In an almost decade-long project intensely focusing on the detail of the everyday, documenting the overlooked beauty of the seemingly mundane, I photograph in the Chinatowns of the United States and Canada to honor the almost two century long immigration of the Chinese here as their lives, history and culture weave together into the evolving American narrative that defines us all.


This project began when out amid the dark shadows and activity of a new day in San Francisco’s downtown Chinatown. The experience evoked intense childhood memories of another era: downtown mid-century Los Angeles where visits to my father’s photo labs were followed always by Chinatown exploration. The story expanded my sense of being a North American, highlighting a lesser known but significant American history. The images possess me, merging my art and my writer’s social sensibility.

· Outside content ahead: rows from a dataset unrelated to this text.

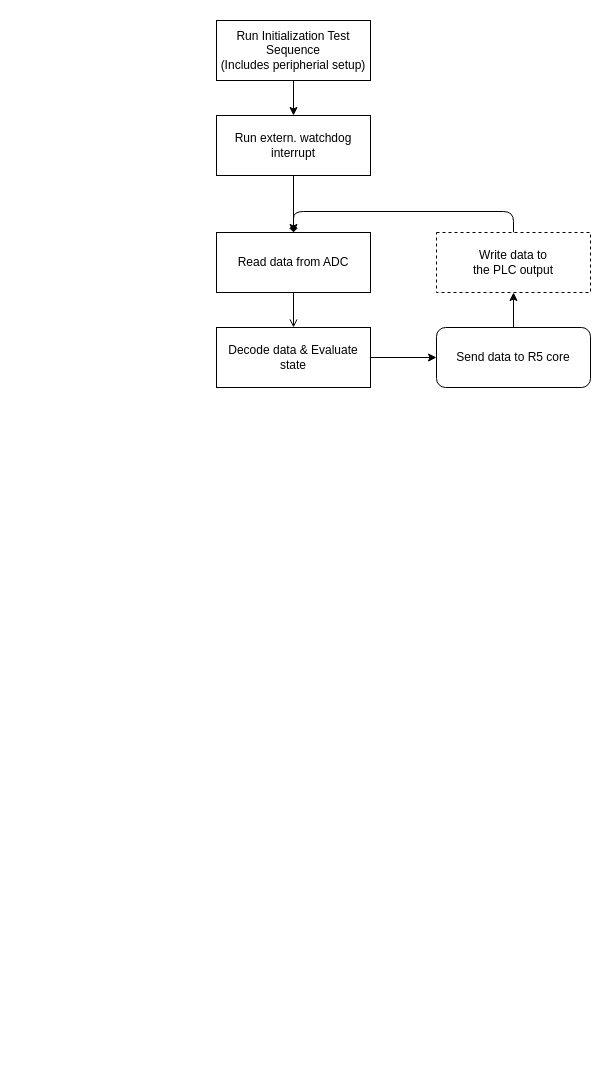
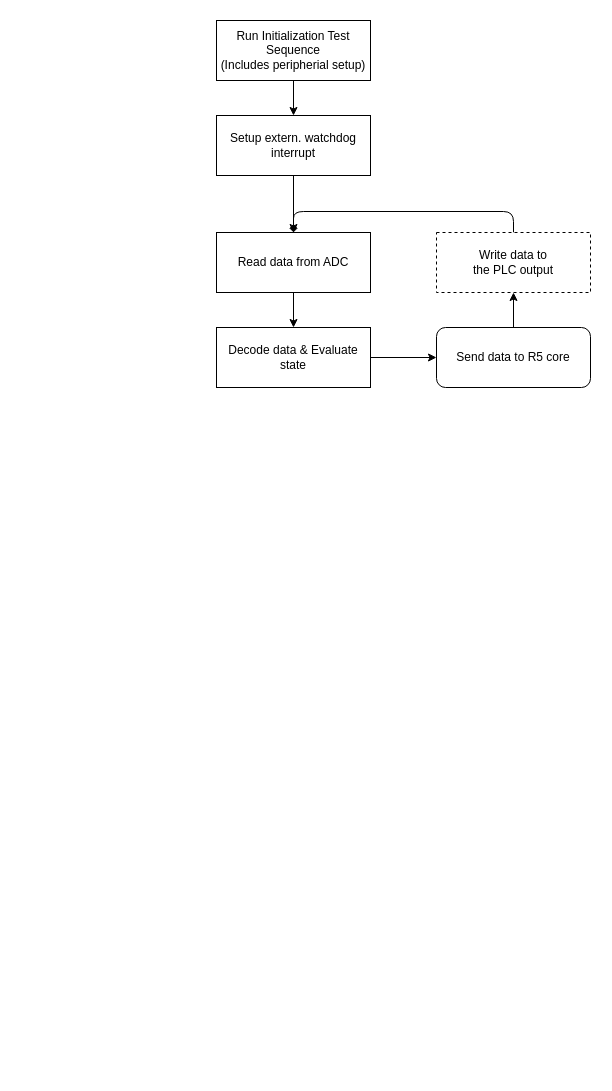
  <mxCell id="0" />
  <mxCell id="1" parent="0" />
  <mxCell id="2" style="edgeStyle=orthogonalEdgeStyle;html=1;exitX=0.5;exitY=1;exitDx=0;exitDy=0;entryX=0.5;entryY=0;entryDx=0;entryDy=0;" parent="1" edge="1"><mxGeometry relative="1" as="geometry"><Array as="points"><mxPoint x="20" y="1069" /><mxPoint x="137" y="1069" /><mxPoint x="137" y="625" /><mxPoint x="20" y="625" /></Array><mxPoint x="20.5" y="658" as="targetPoint" /></mxGeometry></mxCell>
  <mxCell id="3" value="Read data from ADC" style="rounded=0;whiteSpace=wrap;html=1;" parent="1" vertex="1"><mxGeometry x="216" y="232" width="154" height="60" as="geometry" /></mxCell>
  <mxCell id="4" style="edgeStyle=none;html=1;exitX=1;exitY=0.5;exitDx=0;exitDy=0;" parent="1" source="5" target="7" edge="1"><mxGeometry relative="1" as="geometry" /></mxCell>
  <mxCell id="5" value="Decode data &amp;amp; Evaluate state" style="rounded=0;whiteSpace=wrap;html=1;" parent="1" vertex="1"><mxGeometry x="216" y="327" width="154" height="60" as="geometry" /></mxCell>
  <mxCell id="6" style="edgeStyle=none;html=1;exitX=0.5;exitY=0;exitDx=0;exitDy=0;" parent="1" source="7" target="9" edge="1"><mxGeometry relative="1" as="geometry" /></mxCell>
  <mxCell id="7" value="Send data to R5 core" style="whiteSpace=wrap;html=1;rounded=1;" parent="1" vertex="1"><mxGeometry x="436" y="327" width="154" height="60" as="geometry" /></mxCell>
  <mxCell id="8" style="edgeStyle=orthogonalEdgeStyle;html=1;exitX=0.5;exitY=0;exitDx=0;exitDy=0;entryX=0.5;entryY=0;entryDx=0;entryDy=0;endArrow=diamond;" edge="1" parent="1" source="9" target="3"><mxGeometry relative="1" as="geometry"><Array as="points"><mxPoint x="513" y="211" /><mxPoint x="293" y="211" /></Array></mxGeometry></mxCell>
  <mxCell id="9" value="Write data to&lt;br&gt;the PLC output" style="rounded=0;whiteSpace=wrap;html=1;dashed=1;" parent="1" vertex="1"><mxGeometry x="436" y="232" width="154" height="60" as="geometry" /></mxCell>
- <mxCell id="10" style="edgeStyle=none;html=1;exitX=0.5;exitY=1;exitDx=0;exitDy=0;endArrow=open;" parent="1" source="3" target="5" edge="1"><mxGeometry relative="1" as="geometry"><mxPoint x="293" y="292" as="sourcePoint" /></mxGeometry></mxCell>
+ <mxCell id="10" style="edgeStyle=none;html=1;exitX=0.5;exitY=1;exitDx=0;exitDy=0;" parent="1" source="3" target="5" edge="1"><mxGeometry relative="1" as="geometry"><mxPoint x="293" y="292" as="sourcePoint" /></mxGeometry></mxCell>
  <mxCell id="11" style="edgeStyle=none;html=1;exitX=0.5;exitY=1;exitDx=0;exitDy=0;" edge="1" parent="1" source="12" target="14"><mxGeometry relative="1" as="geometry" /></mxCell>
  <mxCell id="12" value="Run Initialization Test Sequence&lt;br&gt;(Includes peripherial setup)" style="rounded=0;whiteSpace=wrap;html=1;" vertex="1" parent="1"><mxGeometry x="216" y="20" width="154" height="60" as="geometry" /></mxCell>
  <mxCell id="13" style="edgeStyle=none;html=1;exitX=0.5;exitY=1;exitDx=0;exitDy=0;" edge="1" parent="1" source="14" target="3"><mxGeometry relative="1" as="geometry" /></mxCell>
- <mxCell id="14" value="Run extern. watchdog interrupt" style="rounded=0;whiteSpace=wrap;html=1;" vertex="1" parent="1"><mxGeometry x="216" y="115" width="154" height="60" as="geometry" /></mxCell>
+ <mxCell id="14" value="Setup extern. watchdog interrupt" style="rounded=0;whiteSpace=wrap;html=1;" vertex="1" parent="1"><mxGeometry x="216" y="115" width="154" height="60" as="geometry" /></mxCell>
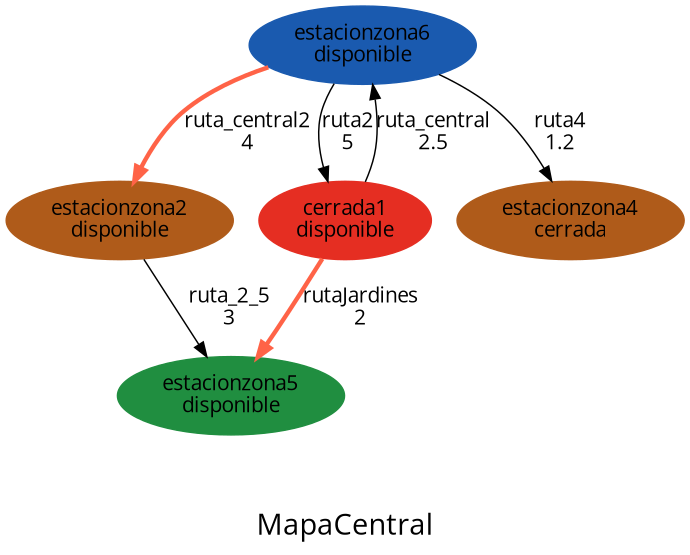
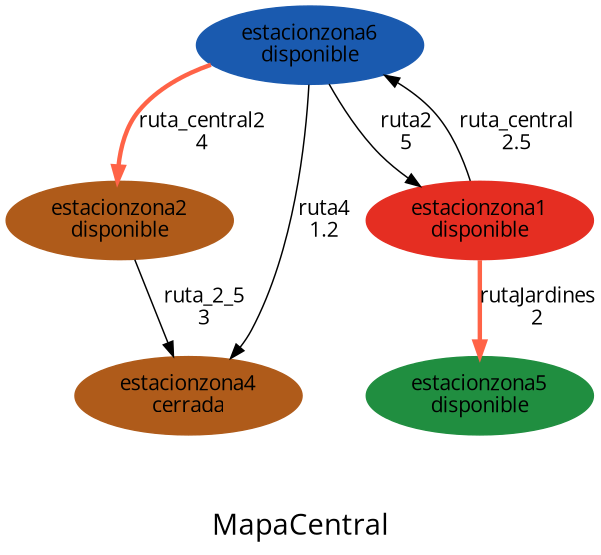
  digraph {
    fontname="Open Sans"
    fontsize=20
    label="\n\nMapaCentral\n"
    rankdir=TB
    node [color="#AF5B1A" fontname="Open Sans" shape=ellipse style=filled]
    edge [color=black fontname="Open Sans"]
    n1 [color="#1A5AAF" label="estacionzona6\ndisponible"]
    n2 [label="estacionzona2\ndisponible"]
-   n3 [color="#E52E22" label="cerrada1\ndisponible"]
+   n3 [color="#E52E22" label="estacionzona1\ndisponible"]
    n4 [label="estacionzona4\ncerrada"]
    n5 [color="#208E40" label="estacionzona5\ndisponible"]
    n1 -> n2 [color="#FF6347" label="ruta_central2\n4" penwidth=3]
    n1 -> n3 [label="ruta2\n5"]
    n1 -> n4 [label="ruta4\n1.2"]
-   n2 -> n5 [label="ruta_2_5\n3"]
+   n2 -> n4 [label="ruta_2_5\n3"]
    n3 -> n1 [label="ruta_central\n2.5"]
    n3 -> n5 [color="#FF6347" label="rutaJardines\n2" penwidth=3]
  }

Capturing beauty is not for the timid for it is provocative and demanding, requiring one to see it all while at the same time loosening emotion and retaining control. My search is for the iconic element of ordinary experience that defines the whole for, where the abstract portends great depth and complexity, therein lies a true catalogue of life. Thus I seek the aesthetic detail – those beautiful still moments in what is generally thought to be a frenetic environment – that leaves a memory unanswered with intent to re-explore; that inspires a curiosity of what remains. Not memento mori. Rather lives and change – past, present, future – as they exist to be seen and experienced today.

The project has evolved. At times considered an “outsider” – although rarely by the Chinese – I initially felt obliged to counter assumptions. No longer do I defend yet, first influenced by others, I pushed past my own perception and yes, I have a strong and extensive catalogue of work chronicling the traditional, suburban and historical Chinatowns (40+) that will comprise a traveling exhibition. However, my principal work is more poetic and it is here that I am most honest, both to myself and to this inspiring story.